----- RECORDS TO USE

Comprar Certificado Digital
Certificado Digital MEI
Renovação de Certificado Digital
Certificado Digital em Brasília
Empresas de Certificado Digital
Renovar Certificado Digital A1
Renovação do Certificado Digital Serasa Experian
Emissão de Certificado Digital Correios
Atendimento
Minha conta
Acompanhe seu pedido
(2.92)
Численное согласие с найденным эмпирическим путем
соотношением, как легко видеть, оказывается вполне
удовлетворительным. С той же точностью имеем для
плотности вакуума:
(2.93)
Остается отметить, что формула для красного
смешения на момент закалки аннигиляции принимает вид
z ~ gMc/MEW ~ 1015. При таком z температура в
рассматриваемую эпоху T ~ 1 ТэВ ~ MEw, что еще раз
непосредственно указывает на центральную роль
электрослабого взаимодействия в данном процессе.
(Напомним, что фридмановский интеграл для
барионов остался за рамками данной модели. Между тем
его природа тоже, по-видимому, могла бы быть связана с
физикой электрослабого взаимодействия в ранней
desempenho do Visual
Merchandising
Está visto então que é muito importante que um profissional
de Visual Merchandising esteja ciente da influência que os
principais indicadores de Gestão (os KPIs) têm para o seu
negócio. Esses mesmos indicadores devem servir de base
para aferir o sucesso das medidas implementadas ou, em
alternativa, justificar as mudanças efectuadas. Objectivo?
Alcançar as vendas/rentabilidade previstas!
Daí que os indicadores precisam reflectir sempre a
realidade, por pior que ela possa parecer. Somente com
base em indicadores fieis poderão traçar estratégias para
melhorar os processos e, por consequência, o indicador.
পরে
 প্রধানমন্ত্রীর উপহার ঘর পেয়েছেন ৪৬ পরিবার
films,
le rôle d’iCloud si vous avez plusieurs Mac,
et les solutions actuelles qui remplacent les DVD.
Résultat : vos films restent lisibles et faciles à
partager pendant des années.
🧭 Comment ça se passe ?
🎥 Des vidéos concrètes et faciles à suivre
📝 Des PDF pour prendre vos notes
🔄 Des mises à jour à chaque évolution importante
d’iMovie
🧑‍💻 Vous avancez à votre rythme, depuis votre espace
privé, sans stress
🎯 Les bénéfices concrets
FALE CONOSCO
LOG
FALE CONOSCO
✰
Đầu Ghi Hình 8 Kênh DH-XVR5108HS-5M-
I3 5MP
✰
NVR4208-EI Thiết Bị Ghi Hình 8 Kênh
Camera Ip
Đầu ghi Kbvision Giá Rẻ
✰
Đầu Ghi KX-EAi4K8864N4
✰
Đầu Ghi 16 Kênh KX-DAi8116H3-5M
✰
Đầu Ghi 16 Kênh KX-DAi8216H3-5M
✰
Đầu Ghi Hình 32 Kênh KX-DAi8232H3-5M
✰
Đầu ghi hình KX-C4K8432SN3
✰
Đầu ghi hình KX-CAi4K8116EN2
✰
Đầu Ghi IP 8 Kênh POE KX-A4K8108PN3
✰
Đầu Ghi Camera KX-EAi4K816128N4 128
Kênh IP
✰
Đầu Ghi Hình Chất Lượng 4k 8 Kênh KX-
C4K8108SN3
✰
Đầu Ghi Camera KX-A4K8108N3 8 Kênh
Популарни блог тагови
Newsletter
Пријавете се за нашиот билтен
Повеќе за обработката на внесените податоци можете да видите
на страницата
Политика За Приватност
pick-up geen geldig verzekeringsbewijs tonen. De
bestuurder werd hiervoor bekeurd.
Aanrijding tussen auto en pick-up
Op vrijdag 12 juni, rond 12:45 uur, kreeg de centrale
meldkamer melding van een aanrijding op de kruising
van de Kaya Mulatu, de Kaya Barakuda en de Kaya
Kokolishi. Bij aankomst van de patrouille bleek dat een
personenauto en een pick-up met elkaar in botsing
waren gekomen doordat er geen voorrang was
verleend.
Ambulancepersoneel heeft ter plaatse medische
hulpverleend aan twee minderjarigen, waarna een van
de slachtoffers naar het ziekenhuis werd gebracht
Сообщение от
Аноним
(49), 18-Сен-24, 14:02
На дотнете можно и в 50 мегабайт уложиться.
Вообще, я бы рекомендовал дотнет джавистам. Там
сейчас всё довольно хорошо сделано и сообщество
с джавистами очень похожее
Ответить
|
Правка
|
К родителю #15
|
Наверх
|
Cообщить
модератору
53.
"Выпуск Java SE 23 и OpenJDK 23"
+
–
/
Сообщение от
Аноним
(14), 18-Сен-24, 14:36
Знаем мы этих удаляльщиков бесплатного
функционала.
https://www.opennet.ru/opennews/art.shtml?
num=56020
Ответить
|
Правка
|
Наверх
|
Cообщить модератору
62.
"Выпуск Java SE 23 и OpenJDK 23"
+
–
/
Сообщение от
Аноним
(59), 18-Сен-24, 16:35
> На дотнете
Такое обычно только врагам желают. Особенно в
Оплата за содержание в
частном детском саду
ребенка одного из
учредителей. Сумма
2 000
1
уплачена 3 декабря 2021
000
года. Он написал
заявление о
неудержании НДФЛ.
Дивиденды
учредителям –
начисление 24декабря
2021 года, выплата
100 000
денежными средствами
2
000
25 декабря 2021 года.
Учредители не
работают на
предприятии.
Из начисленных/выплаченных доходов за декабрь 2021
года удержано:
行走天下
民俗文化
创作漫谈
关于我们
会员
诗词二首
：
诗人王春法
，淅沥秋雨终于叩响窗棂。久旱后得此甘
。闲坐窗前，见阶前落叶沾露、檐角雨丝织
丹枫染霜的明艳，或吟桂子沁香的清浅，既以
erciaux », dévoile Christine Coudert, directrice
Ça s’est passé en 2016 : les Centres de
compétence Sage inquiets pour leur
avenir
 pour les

----------

▶ [TASK BRIEF] Put the material into a numbered list, from its first line through the line that contains "Численное согласие с", with both of those lines included. Leave out any blank lines.

▶ [EXPECTED ANSWER]
1. Comprar Certificado Digital
2. Certificado Digital MEI
3. Renovação de Certificado Digital
4. Certificado Digital em Brasília
5. Empresas de Certificado Digital
6. Renovar Certificado Digital A1
7. Renovação do Certificado Digital Serasa Experian
8. Emissão de Certificado Digital Correios
9. Atendimento
10. Minha conta
11. Acompanhe seu pedido
12. (2.92)
13. Численное согласие с найденным эмпирическим путем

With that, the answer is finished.